MADDİ DESTEK ŞART- Suriye’nin yeniden ayağa kaldırılması, sanayi çarklarının dönmesi için yabancı yardımlar ve yatırımlar kritik rol oynayacak. Suriye’nin yeni yöneticilerinin bu yatırımlara büyük ihtiyacı var. Baskıcı bir yönetim anlayışı, hukuk devleti ilkelerinin hayata geçirilememesi yabancı sermayeyi ürkütebilir. BM’nin 2015’te kabul ettiği 2254 sayılı kararı 18 ay içinde seçimlere gidilip yeni yönetim oluşturulmasını öngörüyordu. Yeni Suriye’de toprak bütünlüğünü koruyacak çoğulcu bir siyasi yapının oluşturulabilmesi iyileşmeyi hızlandırabilir.

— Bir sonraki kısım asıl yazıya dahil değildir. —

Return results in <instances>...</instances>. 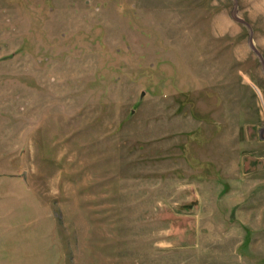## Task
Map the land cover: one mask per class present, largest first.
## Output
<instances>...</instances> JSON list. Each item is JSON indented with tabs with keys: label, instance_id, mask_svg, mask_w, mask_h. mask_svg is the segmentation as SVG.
<instances>
[{
	"label": "rangeland",
	"instance_id": "rangeland-1",
	"mask_svg": "<svg viewBox=\"0 0 264 264\" xmlns=\"http://www.w3.org/2000/svg\"><path fill=\"white\" fill-rule=\"evenodd\" d=\"M0 264H264V0H0Z\"/></svg>",
	"mask_w": 264,
	"mask_h": 264
},
{
	"label": "water",
	"instance_id": "water-1",
	"mask_svg": "<svg viewBox=\"0 0 264 264\" xmlns=\"http://www.w3.org/2000/svg\"><path fill=\"white\" fill-rule=\"evenodd\" d=\"M188 208H192V206H187Z\"/></svg>",
	"mask_w": 264,
	"mask_h": 264
}]
</instances>
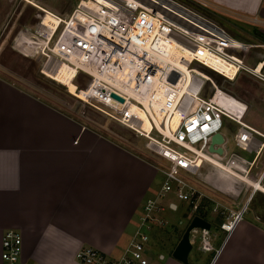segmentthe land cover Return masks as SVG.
<instances>
[{"label":"built area","instance_id":"obj_1","mask_svg":"<svg viewBox=\"0 0 264 264\" xmlns=\"http://www.w3.org/2000/svg\"><path fill=\"white\" fill-rule=\"evenodd\" d=\"M22 1L31 5L29 0ZM83 1L90 0H78L64 18L51 13L59 23L54 30L47 27H42V30V20L39 19L36 26L26 31L31 35L29 49H40L39 53L45 57L42 69L68 61L64 57L68 54L76 55L79 68L108 72L114 84L121 82L130 86L135 96L146 101L155 96L152 88L155 84H166L167 90L161 93V109L167 117L158 126L150 118V132H140L138 119L128 110L126 98L150 116L142 103L124 96L111 88L109 83L105 85L94 76L95 73L90 76L78 71L77 75L81 73L90 79L84 88L77 87L87 96L86 104L146 137L147 148L161 163L162 184L155 198L144 203L137 218V229L119 257L111 258L92 247H84L75 253L74 258L79 264H148L150 234L164 225L158 219L164 211L157 204L158 199L172 193L186 205L192 217L198 216L203 209L201 204L210 201L197 179L203 164L215 166L233 178L247 181L250 176L248 166L253 162L246 161L236 151L254 152L256 158L264 149V135L243 122V104L218 89L205 72L229 82L241 73L263 83L264 77L256 73V67L249 68L243 62L247 52L256 45L234 39L221 22L208 13L215 7L205 0H107L111 7L99 4V9H94L92 13L81 7ZM37 11L44 14L42 10ZM73 18L76 21L71 22ZM249 22L258 27L264 26L256 18ZM167 45L173 47L174 56L164 51ZM56 47L61 56L54 52ZM172 57L176 63L169 61ZM227 65L234 70L232 78L222 72ZM124 66L131 69L130 74L118 77ZM182 67L186 73L182 72ZM200 73L208 79L200 78ZM94 82V88H88ZM112 96L125 98L124 103L119 104ZM176 114L178 123L171 129ZM226 122L235 125L229 137L225 135ZM216 134L222 136L223 143L213 145L214 152H209L211 139ZM219 148L221 155L215 153ZM262 180L264 173L259 176L258 184ZM247 205L233 212L216 202L211 212L224 216L218 225L219 230L229 235ZM166 208L175 211L172 202ZM196 238L203 252L212 251L210 231L191 232L192 244ZM0 264H30L23 257L22 238L16 230H6L0 236Z\"/></svg>","mask_w":264,"mask_h":264},{"label":"crops","instance_id":"obj_2","mask_svg":"<svg viewBox=\"0 0 264 264\" xmlns=\"http://www.w3.org/2000/svg\"><path fill=\"white\" fill-rule=\"evenodd\" d=\"M205 1L215 7L210 14L220 22H226L222 16H228L244 23L256 18L264 25V0ZM99 4L111 7L107 0L83 1L81 7L92 13ZM258 31L252 44L256 48L251 49L253 65L249 67H256V73L264 77V29ZM164 51L175 54L171 45ZM54 52L61 56L57 47ZM64 57L68 60L64 63L74 70L90 76L95 73L105 85L109 83L129 99L145 103L146 112L157 116L154 123L161 124L165 115L158 99L161 93L154 92L152 99L143 100L133 94L130 86L114 84L108 72L79 68L76 55ZM169 61L176 63L174 57ZM180 69L186 73L185 68ZM130 72L124 66L118 77ZM222 72L228 78L234 75L228 65ZM252 78L257 92L264 95V83ZM236 100L245 108V124L244 117L252 106H262L264 112L263 99L255 98L253 103L238 97ZM247 125L264 135V125L254 121L253 126ZM225 135L229 137L228 132ZM135 162L124 150L0 78V236L6 230H16L22 238L23 257L30 264H77L74 255L84 247L119 257L130 241L138 206L132 199L140 183ZM259 190L264 193V189ZM174 207L176 211V204ZM246 209L229 235L218 225L214 231L210 228L212 251L198 250L202 256L192 259L191 251L188 263L264 264V227L258 217L247 216ZM158 258L162 264H179L171 257Z\"/></svg>","mask_w":264,"mask_h":264},{"label":"rangeland","instance_id":"obj_3","mask_svg":"<svg viewBox=\"0 0 264 264\" xmlns=\"http://www.w3.org/2000/svg\"><path fill=\"white\" fill-rule=\"evenodd\" d=\"M29 1L32 6L22 0H0V78L11 81L15 87L73 119L89 132L95 133L100 139L111 142L135 159L136 168L139 170L140 183L139 189L135 192V198H132L136 199L138 206L134 221L132 220L134 225L132 235H130L131 239L137 229V218L142 212L144 203L148 199L155 198L162 184V176L160 175L161 163L155 154L147 148L148 140L146 137L136 134L134 131L118 124L114 119L98 112L85 103L87 96H85L84 92H79L78 88L82 89L88 84L90 79L87 75L81 73L77 75L78 71L68 66L64 61L56 63L52 67L53 69L50 67L42 69L45 57L39 53L40 49L39 51L29 49L31 48V35L26 31L36 26L39 19L42 20L40 24L41 29L42 27H47L50 30H54L59 26V23L57 19L46 12L48 11L64 18L70 14L78 3V0ZM38 7L46 10V12L42 10L44 13L42 15L37 11ZM36 15L42 16L37 18L35 17ZM222 19L226 20V22L221 21V24L230 35L245 44H253L257 37L255 34L259 32L258 29H264V26L258 27L252 23H244L228 16H222ZM259 41L262 40L260 39ZM33 45H35V42ZM253 56V50H251L244 58L243 62L247 67H252ZM205 73L218 89L232 97H238L242 100H252V103L255 98L260 101L261 99L264 100V95H260V92H257V89L254 87L252 76L241 73L234 81L229 82L213 73ZM206 75L202 73L198 74L200 78L207 80ZM95 85L94 82L88 88H94ZM152 88L153 92L162 93L167 90L168 85L157 83ZM117 98L114 97L119 104L124 103L125 98L123 100ZM158 99L161 100L162 104V97L160 96ZM126 102L128 103V110L135 116L136 120L138 119L137 125L140 127V131L144 134L149 133L152 128L149 119L152 118L155 122L157 116L155 117L150 112V116L146 117L144 112L133 102L127 98ZM142 104L144 106L145 103ZM244 119L247 124L252 126L253 121L259 123V125H264L262 106L258 108H253L252 106ZM163 120L164 117H162ZM177 123L178 115L173 118L171 129H174ZM234 126L231 122L224 123L228 135L234 131ZM236 152L242 155L246 161L253 162L248 166V169L250 168V176H248L247 181H240L236 178L231 179L230 175L228 176L226 173L227 176H225L226 174L220 171V169L207 163H204L205 166L200 173V180H198L201 184L200 187L204 190L206 196L210 198V201L201 204L203 209L197 215L209 221L211 231H214L215 228L217 229V225L224 220V216L211 212L216 202L227 206L234 212L241 210L247 203L246 215L258 217L259 222L264 227V193L256 190L259 176L264 173V149L256 158L254 152L251 154L241 151ZM228 177L231 179L230 181ZM248 182L255 185L253 189L246 186ZM259 184V188L264 189V180ZM220 186L224 190H233L234 192L231 195H234V198L229 197V193L227 195L225 194L226 192L219 191V189H222ZM253 190L255 191L254 194H252ZM249 197L251 198L249 199ZM169 202L176 204V211H170L166 208ZM157 204L159 207L164 208V211L158 216V219H161L164 225L155 228V231L150 234V242L147 244L148 264H162L163 261L158 258L160 255L164 256L165 259L170 257L173 248L191 220H189L190 214L185 204L178 201L172 193L166 194L162 199H158ZM181 220L185 223H179ZM198 250L201 249L196 238L189 258L192 259L194 256L201 257L202 255L198 253ZM75 262L79 264L77 261Z\"/></svg>","mask_w":264,"mask_h":264},{"label":"water","instance_id":"obj_4","mask_svg":"<svg viewBox=\"0 0 264 264\" xmlns=\"http://www.w3.org/2000/svg\"><path fill=\"white\" fill-rule=\"evenodd\" d=\"M112 97L114 98L115 96H112ZM222 143H223L222 136L219 134L214 135L211 139V145L209 147V152H214L213 145H221ZM215 153L221 155L222 150L219 148V149L215 150ZM204 166H205V164H203V166L199 170L198 175H197V179L200 178V173H201V170L203 169ZM223 173L226 174L225 172H223ZM228 178H226V179H228ZM230 178H231V176H230ZM230 178H229V181L233 177L231 179ZM233 179H235V178H233ZM220 188H222V186H220ZM219 191H221V192L224 191L223 193L226 192L225 194L229 193L230 195L233 194V192H234L233 190H224V188L219 189ZM230 195H229V197L234 198V195H231V196ZM210 228H211V225L208 221L200 218L199 216H193L191 218V220L188 222L187 226L185 227V230L182 233L181 238L178 240L177 244L173 248V250L170 254V257L174 261L178 262L179 264H189L188 263V256H189L190 252L192 251V246H193V244L190 240L191 232L196 231V230L209 231Z\"/></svg>","mask_w":264,"mask_h":264},{"label":"bare ground","instance_id":"obj_5","mask_svg":"<svg viewBox=\"0 0 264 264\" xmlns=\"http://www.w3.org/2000/svg\"><path fill=\"white\" fill-rule=\"evenodd\" d=\"M225 176H227V175H225ZM259 185H260V184H258V183L256 184V186H257L256 190H259ZM246 186H248V187H252V188H253V184H252V185H251V184H247Z\"/></svg>","mask_w":264,"mask_h":264}]
</instances>
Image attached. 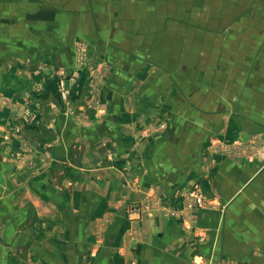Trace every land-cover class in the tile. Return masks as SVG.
<instances>
[{"label":"crops","instance_id":"crops-1","mask_svg":"<svg viewBox=\"0 0 264 264\" xmlns=\"http://www.w3.org/2000/svg\"><path fill=\"white\" fill-rule=\"evenodd\" d=\"M144 3L0 0V264H264V167L207 149L240 126L217 96L144 69L174 47ZM195 183L216 202L183 213Z\"/></svg>","mask_w":264,"mask_h":264},{"label":"rangeland","instance_id":"rangeland-1","mask_svg":"<svg viewBox=\"0 0 264 264\" xmlns=\"http://www.w3.org/2000/svg\"><path fill=\"white\" fill-rule=\"evenodd\" d=\"M142 6L145 11L158 13L157 20L149 24L151 30L143 36L144 43L159 40L174 44L171 51L137 52L153 62L144 69L152 68V73L172 70L179 77L185 72L186 90H206L208 95L217 96L223 107L237 114L240 126L233 135L212 137L207 149L242 161L254 160L258 169L263 168L264 0H149ZM167 57L176 60L174 66L163 67L165 65L158 62ZM92 69L95 70L88 67ZM59 79L57 92L69 103L75 94L71 86L64 83L69 87L64 95L59 89ZM196 186L208 205L216 202L213 195L204 192L200 183H195L187 190L183 213L195 208L188 202L189 192ZM159 204L157 199L150 197L141 205L131 206L130 211L138 212L141 207L151 213ZM166 210L172 215L176 213L173 209ZM205 234L200 235L197 229L200 239Z\"/></svg>","mask_w":264,"mask_h":264},{"label":"built area","instance_id":"built-area-1","mask_svg":"<svg viewBox=\"0 0 264 264\" xmlns=\"http://www.w3.org/2000/svg\"><path fill=\"white\" fill-rule=\"evenodd\" d=\"M52 73H56L55 71H52ZM58 85H59V89L62 91V93L65 95L66 93H68L69 91V87H67L64 84V79H62L60 77V79L58 80ZM189 199L190 201L188 202L189 205H195L194 207H200V208H204V207H209L210 205H208L203 197V195L201 194L199 188L193 187L190 192H189ZM199 233L200 235L204 236L205 234V228L203 227H199Z\"/></svg>","mask_w":264,"mask_h":264}]
</instances>
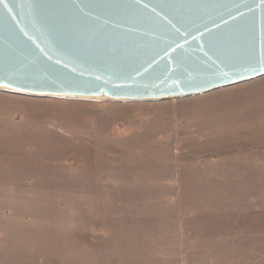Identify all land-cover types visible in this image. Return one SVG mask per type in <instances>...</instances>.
<instances>
[{
	"label": "rangeland",
	"instance_id": "obj_1",
	"mask_svg": "<svg viewBox=\"0 0 264 264\" xmlns=\"http://www.w3.org/2000/svg\"><path fill=\"white\" fill-rule=\"evenodd\" d=\"M0 264H264V75L149 100L0 87Z\"/></svg>",
	"mask_w": 264,
	"mask_h": 264
},
{
	"label": "water",
	"instance_id": "obj_2",
	"mask_svg": "<svg viewBox=\"0 0 264 264\" xmlns=\"http://www.w3.org/2000/svg\"><path fill=\"white\" fill-rule=\"evenodd\" d=\"M264 75V0H0V87L149 100Z\"/></svg>",
	"mask_w": 264,
	"mask_h": 264
}]
</instances>
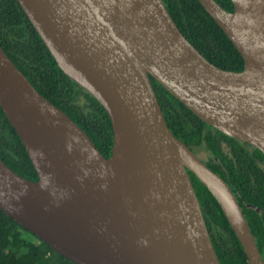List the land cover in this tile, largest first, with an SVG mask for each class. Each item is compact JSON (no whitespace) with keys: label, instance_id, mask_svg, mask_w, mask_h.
Returning <instances> with one entry per match:
<instances>
[{"label":"water","instance_id":"water-1","mask_svg":"<svg viewBox=\"0 0 264 264\" xmlns=\"http://www.w3.org/2000/svg\"><path fill=\"white\" fill-rule=\"evenodd\" d=\"M198 0L243 70H222L162 0H16L61 72L105 110V158L0 46V108L37 180L0 160V211L73 264H220L189 173L247 258L264 264L228 184L174 137L150 78L199 120L264 156V0Z\"/></svg>","mask_w":264,"mask_h":264},{"label":"trees","instance_id":"trees-1","mask_svg":"<svg viewBox=\"0 0 264 264\" xmlns=\"http://www.w3.org/2000/svg\"><path fill=\"white\" fill-rule=\"evenodd\" d=\"M162 1L181 33L208 62L226 71L243 70V59L198 0ZM215 1L233 12L230 0ZM0 46L33 87L69 116L109 158L112 128L108 115L90 94L61 72L16 0H0ZM150 81L171 133L217 173L236 196L264 262V156L206 125L154 79ZM0 160L19 176L37 180L21 140L1 108ZM189 176L220 264H248L214 197L194 175ZM0 264L73 263L0 211Z\"/></svg>","mask_w":264,"mask_h":264}]
</instances>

SURİYELİ KÜRTLER - Türkiye açısından en kritik nokta elbette Suriye’deki terör örgütü PKK/YPG’nin durumunun ne olacağı. Dün terör örgütü destekli yerel yönetim, bundan böyle binalara Suriyeli muhaliflerin üç yıldızlı bayrağını çekeceklerini açıklayarak Şam’a biat ve ‘biz de varız’ mesajı verdi. Dışişleri Bakanı Hakan Fidan, geçen ay TBMM Plan ve Bütçe Komisyonu’nda yaptığı sunumu sonrasında Suriyeli Kürtler için “Türkiye’ye karşı ev ödevlerini biliyorlar. Türkiye’den, Irak’tan, İran’dan giden bütün PKK’lı kadroların gönderilip orada Suriyelilerin kalması gerekiyor” demişti.
ABD VE İSRAİL - Dün akşam Ankara’ya gelen ABD Dışişleri Bakanı Antony Blinken’a da bu mesajın verildiğini öngörmek muhtemelen hatalı olmayacaktır. Suriyeli Kürtlerin, terör örgütü PKK’nın sultasını reddedip Şam yönetimi ve ordusuna katılmayı kabul etmesi bölge barışı için de önemli bir adım olma potansiyeline sahip. Öte yandan Suriye’deki karışıklığı fırsat bilip Golan Tepeleri’nden tampon bölgeye inen, Esad rejiminden kalan askeri altyapıyı yerle bir eden İsrail, yeni Şam yönetiminin en zorlayıcı komşulardan biri olabilir.